» Qué hacer
A: Responde estas preguntas con lo que dice el artículo sobre el Ferrocarril Trasandino del Sur:
(i) ¿Qué ingeniero ideó el proyecto?
(ii) ¿Cuántos días tarda un barco en ir de Bahía Blanca a Talcahuano?
(iii) ¿Hasta qué río llegaron las vías?
B: Reproduce sin cambios el pasaje del artículo sobre el Ferrocarril Trasandino del Sur desde "El ferrocarril que" hasta "frenaron su construcción.".

El ferrocarril que promete unir dos océanos y despertó una guerra de intereses
¿Un tren que unirá dos océanos y quedó en el olvido? La historia del Ferrocarril Trasandino del Sur y los intereses que frenaron su construcción.
Un proyecto ferroviario que nació hace casi un siglo vuelve a ser noticia. El Ferrocarril Trasandino del Sur podría conectar el Atlántico con el Pacífico en tiempo récord, pero su historia está marcada por promesas incumplidas y decisiones políticas que lo congelaron. ¿Qué pasó con esta obra clave para la Patagonia?
La iniciativa, ideada por el ingeniero Domingo Pronsato, buscaba unir el puerto de Bahía Blanca con el chileno de Talcahuano. La idea era aprovechar las vías existentes y completar un tramo que convertiría al norte patagónico en un corredor bioceánico. Pero el proyecto chocó contra la falta de políticas de Estado sostenidas en el tiempo.
¿Por qué es tan importante hoy?
El contexto actual le dio nueva relevancia. El desarrollo de Vaca Muerta, el crecimiento de las exportaciones energéticas y la necesidad de salir hacia los mercados del Pacífico convierten a este ferrocarril en una pieza estratégica. Brasil ya está construyendo un corredor bioceánico de 4.500 kilómetros para llegar a China, mientras Argentina sigue mirando al costado.
Los números son contundentes: un barco tarda 7 días en ir de Bahía Blanca a Talcahuano. Con el tren, el viaje se reduciría a un día y medio. Además, cruzar la cordillera a menor altura evitaría los cierres por nieve y abarataría los costos logísticos.
Los intentos fallidos
En 1985 se sancionó la Ley 23.253 que declaraba de interés nacional la obra. Pero quedó en el papel. En 2005, el gobernador Sobisch impulsó la Ley 2505 para financiar el tramo Zapala-Las Lajas. Se construyeron algunos kilómetros, pero las críticas lo tildaron de “un tren a la nada” y otro gobierno lo paralizó. Las vías llegaron solo hasta el río Covunco.
El problema de fondo, dicen los especialistas, es la falta de acuerdos binacionales. Sin una decisión conjunta entre Argentina y Chile, el proyecto seguirá siendo letra muerta. “Lo más difícil ya se hizo hace décadas”, sostienen los impulsores, “solo falta completar un tramo menor”.
La pregunta ya no es si conviene, sino cuándo se decidirá a terminarlo. Mientras tanto, la región pierde competitividad y las oportunidades se van por otros puertos.

» Datos proporcionados

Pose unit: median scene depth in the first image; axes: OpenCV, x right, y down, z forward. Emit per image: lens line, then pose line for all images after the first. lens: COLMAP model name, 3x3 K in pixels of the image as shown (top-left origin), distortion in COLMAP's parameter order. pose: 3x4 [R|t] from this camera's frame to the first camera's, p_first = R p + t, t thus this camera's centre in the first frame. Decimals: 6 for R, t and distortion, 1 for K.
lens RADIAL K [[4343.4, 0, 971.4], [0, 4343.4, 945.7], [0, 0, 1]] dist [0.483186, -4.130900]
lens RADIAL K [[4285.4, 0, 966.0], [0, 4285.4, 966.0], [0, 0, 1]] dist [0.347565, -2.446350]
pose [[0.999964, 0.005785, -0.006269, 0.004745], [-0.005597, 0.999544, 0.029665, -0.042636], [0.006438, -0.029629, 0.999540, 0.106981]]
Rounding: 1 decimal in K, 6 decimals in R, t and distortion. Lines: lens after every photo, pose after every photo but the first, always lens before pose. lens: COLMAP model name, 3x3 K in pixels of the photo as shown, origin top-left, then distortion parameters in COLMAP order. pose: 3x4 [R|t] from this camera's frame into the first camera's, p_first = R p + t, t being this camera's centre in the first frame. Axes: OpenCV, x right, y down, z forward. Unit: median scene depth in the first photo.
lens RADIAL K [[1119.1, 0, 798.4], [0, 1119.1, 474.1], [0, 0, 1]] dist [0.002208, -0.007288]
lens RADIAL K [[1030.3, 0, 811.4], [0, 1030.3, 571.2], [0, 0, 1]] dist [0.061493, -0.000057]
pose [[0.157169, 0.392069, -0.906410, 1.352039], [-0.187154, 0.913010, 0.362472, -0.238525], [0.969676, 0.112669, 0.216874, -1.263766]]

» Respuestas
A:
(i) Domingo Pronsato.
(ii) 7 días.
(iii) Hasta el río Covunco.

B:
El ferrocarril que promete unir dos océanos y despertó una guerra de intereses
¿Un tren que unirá dos océanos y quedó en el olvido? La historia del Ferrocarril Trasandino del Sur y los intereses que frenaron su construcción.